TEXT:
BEGIN

Floating Point Instructions <9201102112.AA20434adalek.mips.com>

Mon Jan 13 10:14:12 PST 1992

>....

    There is a trend in RISC microprocessors to add
    additional FP instructions for Square Root, 
    Inverse Square Root, ...  Are these instructions 
    justified ?

Generally, yes. There is a synergy between what is in the machine and
what savvy programmers code.

"square-root" based formulations of some algorithms are numerically
more stable than non-sqrt formulations. All sorts of pain and
suffering result from forcing numerical coders to chose.

It is not sufficient to merely observe what coders *have done* one
must ponder what they were trying to accomplish.

In some sort of idea universe the costs will be as similar as possible
(and faster than light) so that programmers can worry about really
important things. Having some key operations (say divide) be much more
costly than others means numerical analysists have to worry about the
machine, not the algorithm and not the data .... ill-condition
systems, unstable algorithms, and crummy machines are very hard to
tell apart just from symptoms. And of course, making it go fast is
often *necessary* there is no point in solving the problem too late
for the Control system ;>

>  2)  Alignment & Normalization 

>    In 1965, Sweeney (of SRT fame) analysed a bunch

Machines that have alignment requirements (e.g. MIPS, SPARC) are
harder to move codes to. If ISV's don't port (and validate) their
codes, the computation speed is zero.

END

INPUT DATA:
BEGIN

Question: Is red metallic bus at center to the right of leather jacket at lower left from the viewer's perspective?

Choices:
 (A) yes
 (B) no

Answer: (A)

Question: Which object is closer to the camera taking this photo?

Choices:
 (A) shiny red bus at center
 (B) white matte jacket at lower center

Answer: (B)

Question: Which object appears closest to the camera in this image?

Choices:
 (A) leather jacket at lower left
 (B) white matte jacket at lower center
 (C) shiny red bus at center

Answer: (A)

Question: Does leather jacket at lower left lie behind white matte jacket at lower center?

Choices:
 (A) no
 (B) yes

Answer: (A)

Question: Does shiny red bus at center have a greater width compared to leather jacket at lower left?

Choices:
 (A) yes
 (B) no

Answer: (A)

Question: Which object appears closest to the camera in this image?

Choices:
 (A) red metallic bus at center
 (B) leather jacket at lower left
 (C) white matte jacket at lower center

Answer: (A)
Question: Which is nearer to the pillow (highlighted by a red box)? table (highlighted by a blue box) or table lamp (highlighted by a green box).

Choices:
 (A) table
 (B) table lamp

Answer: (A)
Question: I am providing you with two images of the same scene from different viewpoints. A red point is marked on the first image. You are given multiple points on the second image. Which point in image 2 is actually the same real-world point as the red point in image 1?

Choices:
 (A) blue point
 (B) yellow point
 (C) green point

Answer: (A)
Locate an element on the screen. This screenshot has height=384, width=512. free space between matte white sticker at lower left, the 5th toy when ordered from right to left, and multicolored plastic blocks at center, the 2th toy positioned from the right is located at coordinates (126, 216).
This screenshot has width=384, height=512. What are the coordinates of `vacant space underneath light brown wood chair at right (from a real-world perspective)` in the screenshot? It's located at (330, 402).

END

EXERCISE DESCRIPTION: Resume the post on floating-point instructions, picking up right after its final sentence.

ANSWER FOR THE TASK:
Denorms happen pretty often in some applications. In one large class
of algorithms, one tends to solve for deviations from some sort of
nominal (e.g. computing a "correction term"). As the problem
progresses, the desired solution is closer and closer to zero. If
denorms cost a lot, the application runs slower and slower as accuracy
requirements are raised. This isn't what folks expect!

>  3)  Precision
>
>    In a similiar vein, are there any studies concerning
>    the relative frequencies of double and single 

As has been pointed out, one workload is nothing like someone elses.
Trying to find a single magic workload is doomed to failure. Doing
vastly worse than users expect in any metric is often enough to get
them to stick with their current vendor.

Single precision, IEEE, is good enough for a wide range of estimation
problems I used to deal with. Nonetheless, many customers insisted on
double precision .... because that was what was required on their old
IBM and UNIVAC machines. I suspect that if SP is much faster, many
will migrate (or have, I left that area some time ago) back. Decisions
about mission critical codes are made slowly. Far more slowly than we
evolve chips!!!